Detroit’s last mayor is in prison, the recent president of the school board is an illiterate pervert, the schools are a disaster, everyone who can flee to the suburbs is fleeing and graft and corruption are the name of the game in virtually every corner of city government. It is high time Detroiters tell Jesse Jackson to take his tired act somewhere else. Detroit has enough problems as is without Jesse parachuting in to cause trouble and foment racial disharmony.

Wednesday, July 7, 2010

Draconian? Really?

Only in the mainstream media can this sort of paragraph, found in this morning’s USA Today editorial, be considered reasonable:

Don't get us wrong: The Arizona law — which requires local police, in the course of a lawful stop, to question the legal status of anyone they reasonably suspect of being in this country illegally — is draconian and, as the lawsuit argues, potentially an unconstitutional infringement on federal powers.

Draconian?

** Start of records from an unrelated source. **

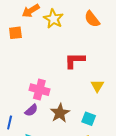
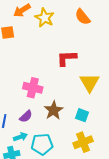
yellow triangle: (97, 86) -> (90, 83), size x1.5
purple semicircle: (31, 110) -> (26, 116), moved

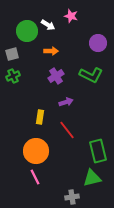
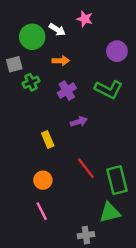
green cross: (13, 76) -> (31, 82), moved
yellow rectangle: (40, 117) -> (48, 140), turned -32
red line: (67, 130) -> (86, 168), moved
orange circle: (36, 151) -> (43, 180), size x0.6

I would assume that somewhere in USA Today’s offices they have a dictionary (maybe not). Here is the definition of draconian.

1 : of, relating to, or characteristic of Draco or the severe code of laws held to have been framed by him
2 : cruel; also : severe


Given that Draco, the individual from ancient Greece referenced in the first definition, was infamous for severe laws that often put people to death for minor infractions, I assume that is not what USA Today meant. So I guess that they mean that Arizona’s law is severe and cruel. Really?

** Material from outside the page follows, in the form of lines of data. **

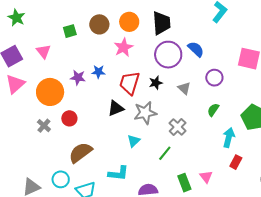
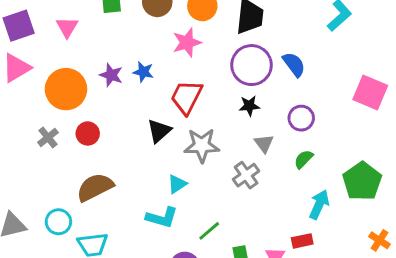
purple circle: (214, 78) -> (301, 118), moved
black star: (156, 83) -> (249, 106), moved
gray triangle: (184, 88) -> (264, 143), moved
black triangle: (116, 108) -> (159, 131), turned -30
green line: (165, 153) -> (209, 231), moved
red rectangle: (236, 162) -> (302, 241), moved, turned 40
cyan L-shape: (118, 173) -> (162, 218), moved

So asking people during the course of a traffic stop, for example, for proof that they are a citizen is “draconian”? I wonder if anyone on the editorial board of USA Today took a second to ask “Is this law even unreasonable, much less draconian?”. I am assuming not. When the media insists on using over the top rhetoric like draconian to describe a pretty mild law, it cheapens the word and makes a mockery of actual draconian laws that exist around the world. When people describe Abraham Lincoln as a tyrant or George W. Bush as a fascist, it exposes their inability to formulate a coherent argument which results in using overheated rhetoric in place of reason.

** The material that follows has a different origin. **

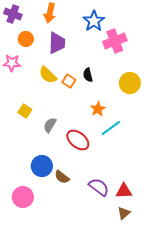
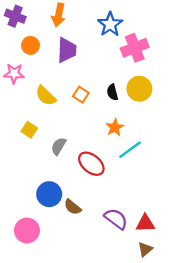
yellow semicircle: (48, 75) -> (46, 96), moved
black semicircle: (88, 75) -> (112, 92), moved
yellow circle: (130, 83) -> (139, 89), moved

Let’s look at the way a traffic stop might go in Arizona. A police officer in Arizona pulls someone over for a traffic violation. They first thing they ask for is…drivers license and registration. If you produce these legally required documents, documents I always have with me, I am issued a ticket and go on my way. I am clearly a citizen of this country because I have a government issued ID. On the other hand, someone who refuses or is unable to produce such an ID (which is required for all sorts of stuff and rightly so) does and should raise suspicion. Keep in mind of course that being in the United States illegally is…..illegal. That is why they are called “illegal immigrants”. Since the Federal government has essentially abdicated its responsibility to control our borders, Arizona has taken matters into its own hands and done so in a way that is little different from states having their own drivers license laws.

Thankfully the Federal government is about to spend untold millions to engage in some political grandstanding that has no chance to succeed in overturning Arizona’s law. Perhaps we could try to secure the border, impose severe penalties on employers who hire illegal workers. That might make some actual sense so it probably won’t happen.